Over those two weeks, I was subjected to people stopping in the middle of the street and pointing at me, cars honking as I walked down the side of the road, and the making of rude and unnecessary comments in Arabic as I walked past. At one point, I was in the middle of a marketplace when a man riding a motorcycle zoomed past, shouldered me and nearly knocked me off my feet. When I visited the iconic Great Pyramids, I was surrounded by local tourists more interested in taking pictures with me than the actual wonders. It was flattering until they started grabbing me.

Making friends… us gingers gotta stick together.

All of this was just by existing in Cairo and minding my own business. Whilst I did not veil my head, I was dressed conservatively and respected the culture. None of the behaviour was provoked in any meaningful or justified way.

From my observation, about 85-90% of the women I saw in the streets were veiled. It is also worth mentioning that – compared to their male counterparts – very few women even venture into the public sphere. I counted the occasions I saw people who represented tourists, and the number might amaze you: seven. Just seven – over two whole weeks. Egypt’s tourist economy has plunged from 14.7 million to 5.4 million per year, and it is noticeable.
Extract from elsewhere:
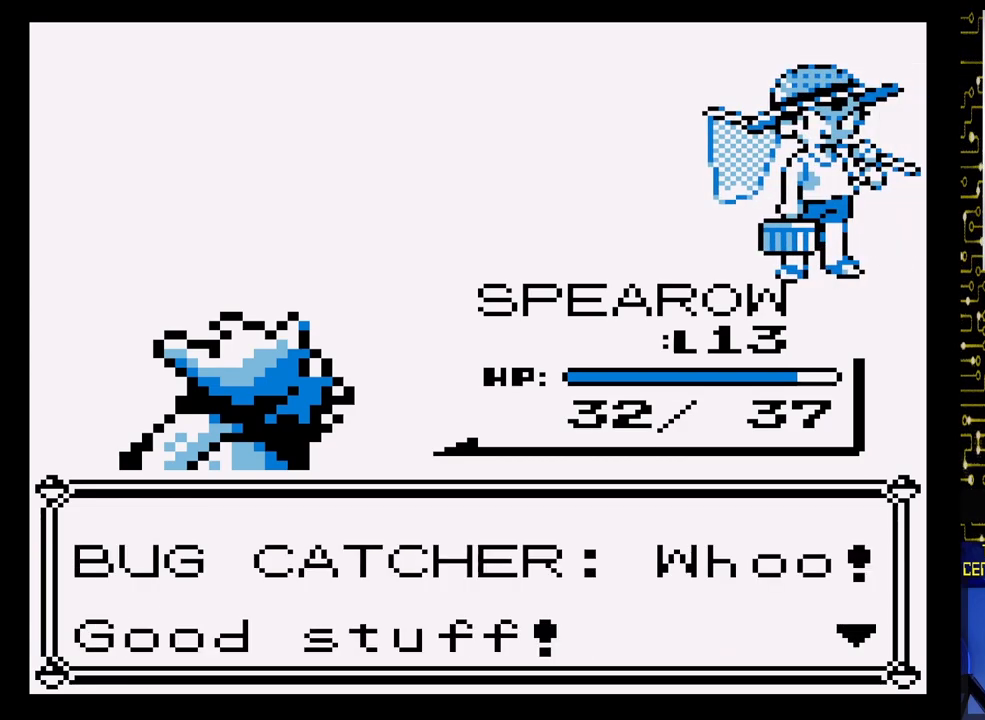
{"buttons": ["A"], "events": [[350, "A", "down"]]}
Tourists have become something of a commodity, only fueling the attitude towards them.

The irony of the whole trip was that the occasion on which I felt most comfortable in public was when I visited a nightclub. I remember thinking that there is definitely something wrong with a culture where you receive more unwanted attention on the streets than in a freakin’ bar.

I’m not comfortable arguing that it is easier being an unveiled woman than a veiled woman in Egypt, as other travel bloggers have. There are cultural forces at work there that someone like me can’t even imagine, and it isn’t a competition of oppression. I’m also aware that my experience was far more benign than that suffered by other females. I’m just writing this blog post to share my personal experience so that if you are a woman with intentions of visiting this incredible country, at least you’re not walking in blind.

I never once felt unsafe or threatened whilst I was in Egypt. I think a large part of that is because I mentally prepared myself for the attention and was always in good company. But I can wholeheartedly understand why the experience would be enough to deter someone from the Middle East altogether. It’s a shame, because the two countries I have traveled to in this region so far – Egypt and the United Arab Emirates – left me with rich knowledge and positive memories that surpassed my wildest expectations.

You don’t have to lose all sense of identity in Egypt to avoid harassment. Even if you were wearing a niqāb, the chances are, you would still receive some form of it. After all, studies reveal that 99% of Egyptian women have been subjected to misogynist behaviour on the streets of Cairo (what is being called a ‘moral epidemic’).

But what you can do to prepare is educate yourself on the culture and understand that there is nothing you are doing to deserve this treatment. There is nothing morally justifiable about it. It it simply the result of a lack of education, public safety, poverty and dangerous cultural ideas. The only way it can be challenged is by standing up to it and raising awareness about the injustices served.

 All of the photographs in this post were taken at the Mosque of Mohammed Ali in the Citadel of Cairo.